Problem details -> A word-for-word retyping of the listing below is required, with the pictures dropped.

***

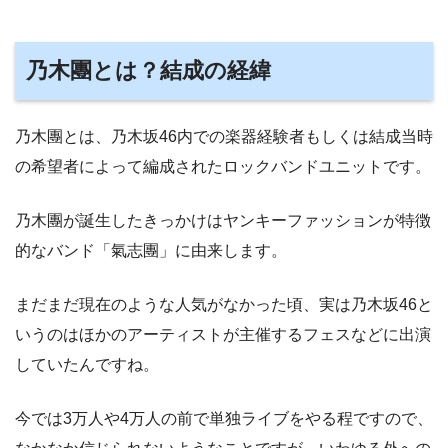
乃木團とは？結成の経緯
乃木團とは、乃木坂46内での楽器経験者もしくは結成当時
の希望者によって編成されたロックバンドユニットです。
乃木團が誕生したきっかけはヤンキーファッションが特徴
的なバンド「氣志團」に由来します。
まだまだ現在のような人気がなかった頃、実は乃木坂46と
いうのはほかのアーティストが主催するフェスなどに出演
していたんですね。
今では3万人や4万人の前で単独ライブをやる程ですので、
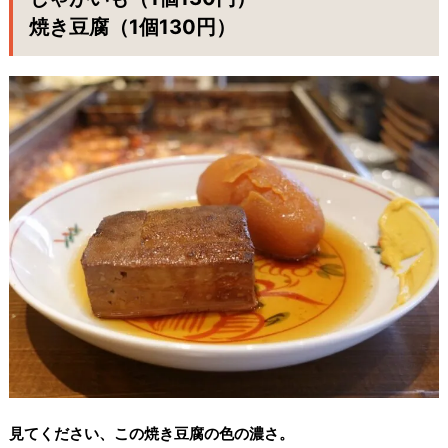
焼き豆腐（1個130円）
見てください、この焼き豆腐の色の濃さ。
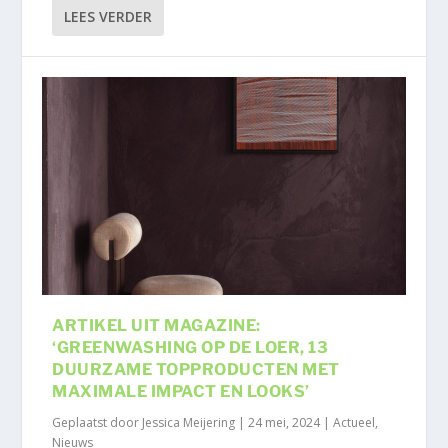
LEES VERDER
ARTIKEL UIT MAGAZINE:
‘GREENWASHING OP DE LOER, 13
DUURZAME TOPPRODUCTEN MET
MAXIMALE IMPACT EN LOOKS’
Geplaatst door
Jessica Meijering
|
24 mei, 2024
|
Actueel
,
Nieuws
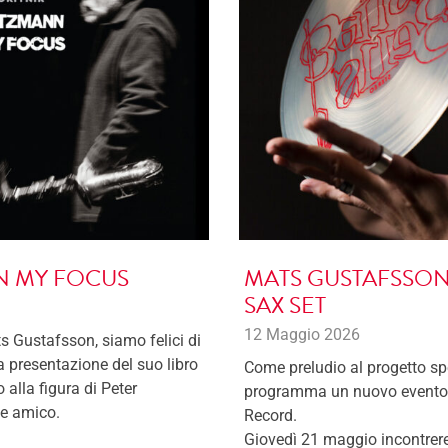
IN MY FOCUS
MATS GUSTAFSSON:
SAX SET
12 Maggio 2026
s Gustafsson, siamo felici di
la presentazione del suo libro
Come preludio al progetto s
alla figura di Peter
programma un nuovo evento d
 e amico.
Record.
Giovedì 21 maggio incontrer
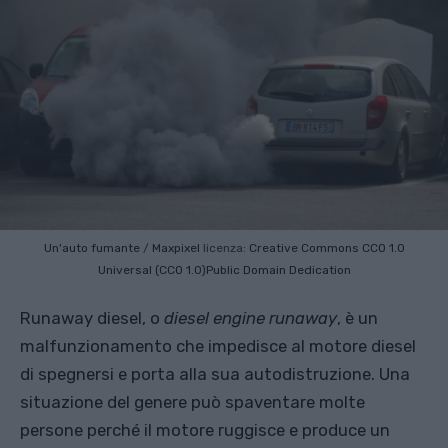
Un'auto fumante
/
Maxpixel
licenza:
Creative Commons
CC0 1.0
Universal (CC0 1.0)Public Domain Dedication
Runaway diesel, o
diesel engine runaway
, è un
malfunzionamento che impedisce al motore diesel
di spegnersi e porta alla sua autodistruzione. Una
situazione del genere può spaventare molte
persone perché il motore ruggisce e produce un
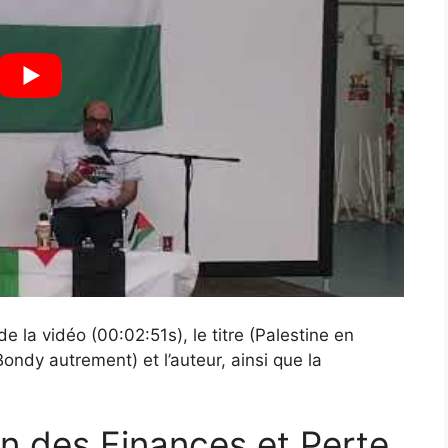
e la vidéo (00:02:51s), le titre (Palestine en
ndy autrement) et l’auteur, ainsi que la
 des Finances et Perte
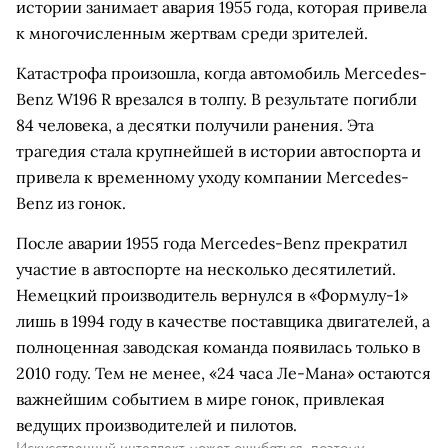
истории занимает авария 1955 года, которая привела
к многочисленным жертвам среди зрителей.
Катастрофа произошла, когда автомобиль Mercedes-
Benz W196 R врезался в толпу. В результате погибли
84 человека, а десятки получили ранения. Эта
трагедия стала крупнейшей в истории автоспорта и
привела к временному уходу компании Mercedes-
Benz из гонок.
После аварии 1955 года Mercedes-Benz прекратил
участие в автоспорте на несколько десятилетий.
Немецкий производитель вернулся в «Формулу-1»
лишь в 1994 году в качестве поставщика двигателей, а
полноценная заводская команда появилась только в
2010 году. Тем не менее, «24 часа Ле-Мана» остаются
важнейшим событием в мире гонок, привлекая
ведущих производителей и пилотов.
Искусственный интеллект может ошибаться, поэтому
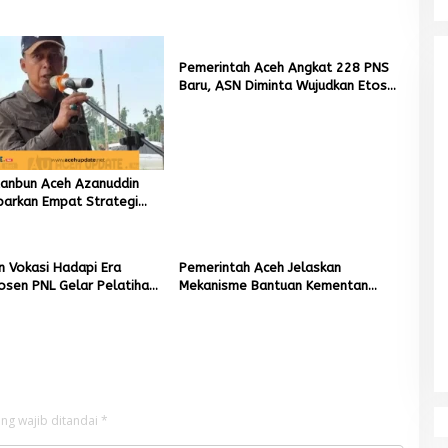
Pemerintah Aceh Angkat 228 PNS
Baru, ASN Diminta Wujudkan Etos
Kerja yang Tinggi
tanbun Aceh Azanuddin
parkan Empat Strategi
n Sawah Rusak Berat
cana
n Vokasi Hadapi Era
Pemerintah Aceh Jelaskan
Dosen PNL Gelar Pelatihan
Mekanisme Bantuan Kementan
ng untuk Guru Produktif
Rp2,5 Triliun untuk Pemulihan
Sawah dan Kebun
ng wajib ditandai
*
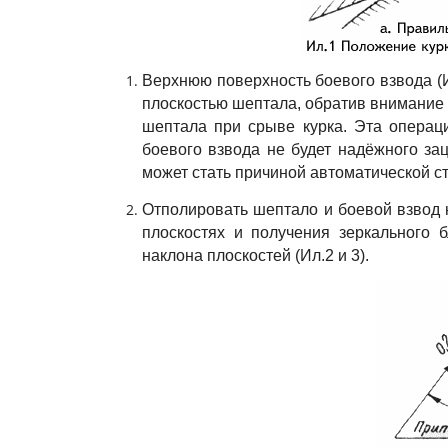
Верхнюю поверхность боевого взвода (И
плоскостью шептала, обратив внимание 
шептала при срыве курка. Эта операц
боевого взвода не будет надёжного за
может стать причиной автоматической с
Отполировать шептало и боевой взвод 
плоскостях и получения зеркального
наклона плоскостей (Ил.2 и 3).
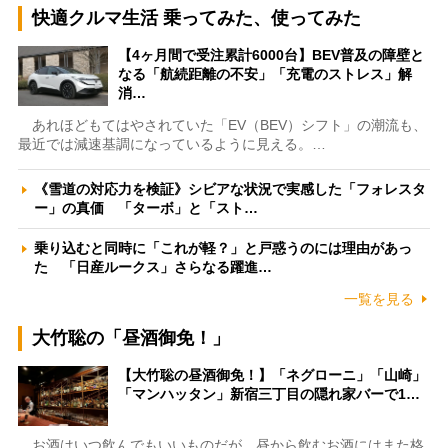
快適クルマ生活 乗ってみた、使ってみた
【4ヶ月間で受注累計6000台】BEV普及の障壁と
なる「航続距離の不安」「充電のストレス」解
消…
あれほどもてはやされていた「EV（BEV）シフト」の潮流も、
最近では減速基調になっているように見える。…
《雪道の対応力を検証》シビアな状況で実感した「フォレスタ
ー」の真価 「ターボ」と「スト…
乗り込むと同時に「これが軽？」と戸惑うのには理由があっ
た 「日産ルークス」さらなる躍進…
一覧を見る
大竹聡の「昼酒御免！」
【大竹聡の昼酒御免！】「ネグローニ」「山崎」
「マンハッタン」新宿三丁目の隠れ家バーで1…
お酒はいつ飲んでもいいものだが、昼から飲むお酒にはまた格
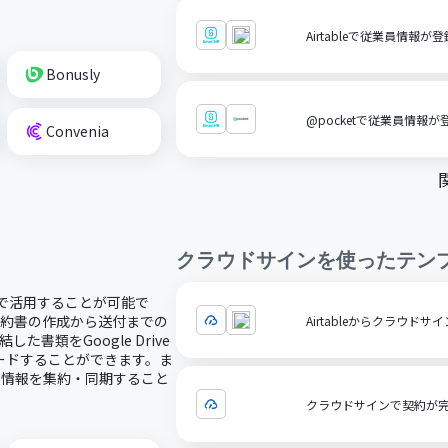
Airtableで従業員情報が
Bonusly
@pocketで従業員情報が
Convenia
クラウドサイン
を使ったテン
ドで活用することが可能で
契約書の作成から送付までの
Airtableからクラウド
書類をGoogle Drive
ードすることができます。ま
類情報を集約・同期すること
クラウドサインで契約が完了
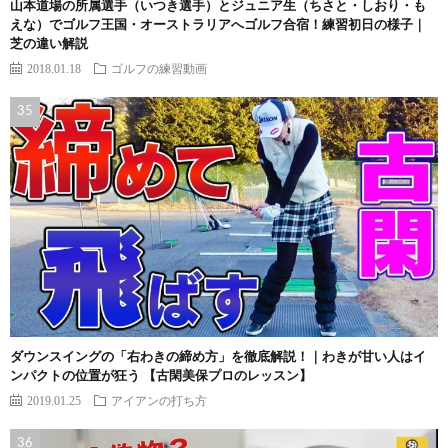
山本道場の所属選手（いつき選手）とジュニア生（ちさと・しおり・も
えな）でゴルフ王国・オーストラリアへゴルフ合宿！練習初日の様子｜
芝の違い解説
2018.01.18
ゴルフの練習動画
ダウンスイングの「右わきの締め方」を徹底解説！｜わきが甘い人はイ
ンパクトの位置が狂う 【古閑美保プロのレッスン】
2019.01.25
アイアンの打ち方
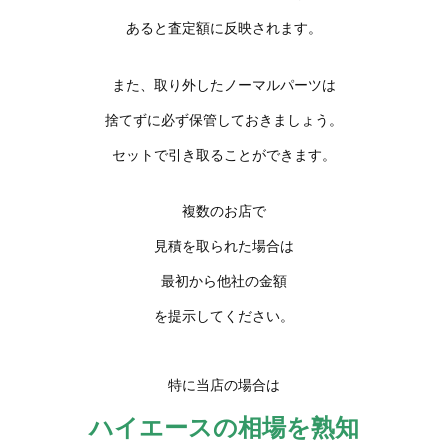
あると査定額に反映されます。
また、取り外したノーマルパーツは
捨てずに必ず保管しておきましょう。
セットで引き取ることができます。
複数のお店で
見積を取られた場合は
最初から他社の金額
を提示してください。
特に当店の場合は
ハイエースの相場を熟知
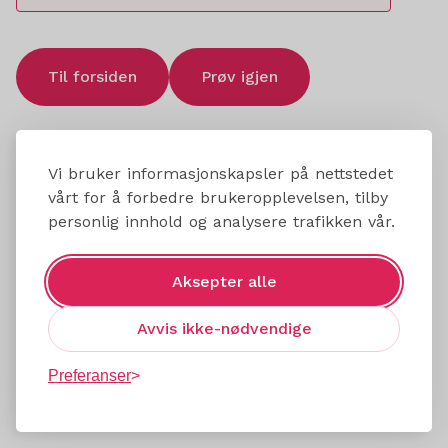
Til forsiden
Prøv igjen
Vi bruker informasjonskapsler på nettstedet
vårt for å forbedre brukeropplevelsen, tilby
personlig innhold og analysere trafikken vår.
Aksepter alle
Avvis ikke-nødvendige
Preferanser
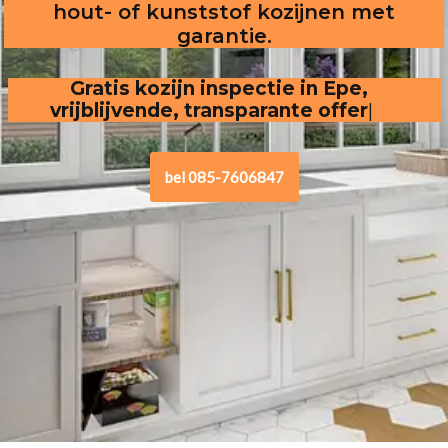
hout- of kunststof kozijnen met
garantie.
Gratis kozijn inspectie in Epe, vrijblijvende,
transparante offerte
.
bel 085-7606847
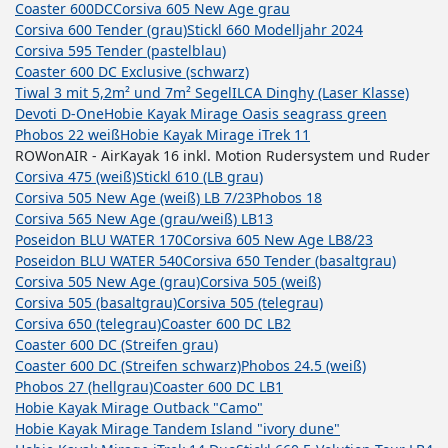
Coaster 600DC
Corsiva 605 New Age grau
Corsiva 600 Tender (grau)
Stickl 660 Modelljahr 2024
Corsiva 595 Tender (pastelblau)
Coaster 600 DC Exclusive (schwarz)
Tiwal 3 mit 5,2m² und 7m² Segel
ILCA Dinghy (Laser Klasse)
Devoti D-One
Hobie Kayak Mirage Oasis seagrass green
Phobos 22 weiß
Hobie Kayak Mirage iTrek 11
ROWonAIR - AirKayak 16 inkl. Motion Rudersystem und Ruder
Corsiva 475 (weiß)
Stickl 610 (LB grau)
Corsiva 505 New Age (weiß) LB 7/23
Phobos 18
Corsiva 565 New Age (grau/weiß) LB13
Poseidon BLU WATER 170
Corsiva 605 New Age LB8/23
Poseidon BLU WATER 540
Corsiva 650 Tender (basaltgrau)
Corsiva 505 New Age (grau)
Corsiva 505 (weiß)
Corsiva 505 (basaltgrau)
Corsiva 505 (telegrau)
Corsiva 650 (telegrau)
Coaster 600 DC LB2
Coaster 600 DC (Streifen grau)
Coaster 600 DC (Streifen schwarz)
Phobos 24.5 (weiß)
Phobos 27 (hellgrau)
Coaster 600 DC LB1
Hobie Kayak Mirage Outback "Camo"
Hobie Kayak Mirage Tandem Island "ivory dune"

***

Response box ->
乃木團とは？結成の経緯
乃木團とは、乃木坂46内での楽器経験者もしくは結成当時
の希望者によって編成されたロックバンドユニットです。
乃木團が誕生したきっかけはヤンキーファッションが特徴
的なバンド「氣志團」に由来します。
まだまだ現在のような人気がなかった頃、実は乃木坂46と
いうのはほかのアーティストが主催するフェスなどに出演
していたんですね。
今では3万人や4万人の前で単独ライブをやる程ですので、
焼き豆腐（1個130円）
見てください、この焼き豆腐の色の濃さ。
LEES VERDER
ARTIKEL UIT MAGAZINE:
‘GREENWASHING OP DE LOER, 13
DUURZAME TOPPRODUCTEN MET
MAXIMALE IMPACT EN LOOKS’
Geplaatst door
Jessica Meijering
|
24 mei, 2024
|
Actueel
,
Nieuws
IN MY FOCUS
MATS GUSTAFSSON:
SAX SET
12 Maggio 2026
s Gustafsson, siamo felici di
la presentazione del suo libro
Come preludio al progetto s
alla figura di Peter
programma un nuovo evento d
 e amico.
Record.
Giovedì 21 maggio incontrer
Un'auto fumante
/
Maxpixel
licenza:
Creative Commons
CC0 1.0
Universal (CC0 1.0)Public Domain Dedication
Runaway diesel, o
diesel engine runaway
, è un
malfunzionamento che impedisce al motore diesel
di spegnersi e porta alla sua autodistruzione. Una
situazione del genere può spaventare molte
persone perché il motore ruggisce e produce un
e la vidéo (00:02:51s), le titre (Palestine en
ndy autrement) et l’auteur, ainsi que la
 des Finances et Perte
истории занимает авария 1955 года, которая привела
к многочисленным жертвам среди зрителей.
Катастрофа произошла, когда автомобиль Mercedes-
Benz W196 R врезался в толпу. В результате погибли
84 человека, а десятки получили ранения. Эта
трагедия стала крупнейшей в истории автоспорта и
привела к временному уходу компании Mercedes-
Benz из гонок.
После аварии 1955 года Mercedes-Benz прекратил
участие в автоспорте на несколько десятилетий.
Немецкий производитель вернулся в «Формулу-1»
лишь в 1994 году в качестве поставщика двигателей, а
полноценная заводская команда появилась только в
2010 году. Тем не менее, «24 часа Ле-Мана» остаются
важнейшим событием в мире гонок, привлекая
ведущих производителей и пилотов.
Искусственный интеллект может ошибаться, поэтому
Pemerintah Aceh Angkat 228 PNS
Baru, ASN Diminta Wujudkan Etos
Kerja yang Tinggi
tanbun Aceh Azanuddin
parkan Empat Strategi
n Sawah Rusak Berat
cana
n Vokasi Hadapi Era
Pemerintah Aceh Jelaskan
Dosen PNL Gelar Pelatihan
Mekanisme Bantuan Kementan
ng untuk Guru Produktif
Rp2,5 Triliun untuk Pemulihan
Sawah dan Kebun
ng wajib ditandai
*
Верхнюю поверхность боевого взвода (И
плоскостью шептала, обратив внимание 
шептала при срыве курка. Эта операц
боевого взвода не будет надёжного за
может стать причиной автоматической с
Отполировать шептало и боевой взвод 
плоскостях и получения зеркального
наклона плоскостей (Ил.2 и 3).
快適クルマ生活 乗ってみた、使ってみた
【4ヶ月間で受注累計6000台】BEV普及の障壁と
なる「航続距離の不安」「充電のストレス」解
消…
あれほどもてはやされていた「EV（BEV）シフト」の潮流も、
最近では減速基調になっているように見える。…
《雪道の対応力を検証》シビアな状況で実感した「フォレスタ
ー」の真価 「ターボ」と「スト…
乗り込むと同時に「これが軽？」と戸惑うのには理由があっ
た 「日産ルークス」さらなる躍進…
一覧を見る
大竹聡の「昼酒御免！」
【大竹聡の昼酒御免！】「ネグローニ」「山崎」
「マンハッタン」新宿三丁目の隠れ家バーで1…
お酒はいつ飲んでもいいものだが、昼から飲むお酒にはまた格
Airtableで従業員情報が
Bonusly
@pocketで従業員情報が
Convenia
クラウドサイン
を使ったテン
ドで活用することが可能で
契約書の作成から送付までの
Airtableからクラウド
書類をGoogle Drive
ードすることができます。ま
類情報を集約・同期すること
クラウドサインで契約が完了
山本道場の所属選手（いつき選手）とジュニア生（ちさと・しおり・も
えな）でゴルフ王国・オーストラリアへゴルフ合宿！練習初日の様子｜
芝の違い解説
2018.01.18
ゴルフの練習動画
ダウンスイングの「右わきの締め方」を徹底解説！｜わきが甘い人はイ
ンパクトの位置が狂う 【古閑美保プロのレッスン】
2019.01.25
アイアンの打ち方
あると査定額に反映されます。
また、取り外したノーマルパーツは
捨てずに必ず保管しておきましょう。
セットで引き取ることができます。
複数のお店で
見積を取られた場合は
最初から他社の金額
を提示してください。
特に当店の場合は
ハイエースの相場を熟知
Til forsiden
Prøv igjen
Vi bruker informasjonskapsler på nettstedet
vårt for å forbedre brukeropplevelsen, tilby
personlig innhold og analysere trafikken vår.
Aksepter alle
Avvis ikke-nødvendige
Preferanser
hout- of kunststof kozijnen met
garantie.
Gratis kozijn inspectie in Epe, vrijblijvende,
transparante offerte
.
bel 085-7606847
Coaster 600DC
Corsiva 605 New Age grau
Corsiva 600 Tender (grau)
Stickl 660 Modelljahr 2024
Corsiva 595 Tender (pastelblau)
Coaster 600 DC Exclusive (schwarz)
Tiwal 3 mit 5,2m² und 7m² Segel
ILCA Dinghy (Laser Klasse)
Devoti D-One
Hobie Kayak Mirage Oasis seagrass green
Phobos 22 weiß
Hobie Kayak Mirage iTrek 11
ROWonAIR - AirKayak 16 inkl. Motion Rudersystem und Ruder
Corsiva 475 (weiß)
Stickl 610 (LB grau)
Corsiva 505 New Age (weiß) LB 7/23
Phobos 18
Corsiva 565 New Age (grau/weiß) LB13
Poseidon BLU WATER 170
Corsiva 605 New Age LB8/23
Poseidon BLU WATER 540
Corsiva 650 Tender (basaltgrau)
Corsiva 505 New Age (grau)
Corsiva 505 (weiß)
Corsiva 505 (basaltgrau)
Corsiva 505 (telegrau)
Corsiva 650 (telegrau)
Coaster 600 DC LB2
Coaster 600 DC (Streifen grau)
Coaster 600 DC (Streifen schwarz)
Phobos 24.5 (weiß)
Phobos 27 (hellgrau)
Coaster 600 DC LB1
Hobie Kayak Mirage Outback "Camo"
Hobie Kayak Mirage Tandem Island "ivory dune"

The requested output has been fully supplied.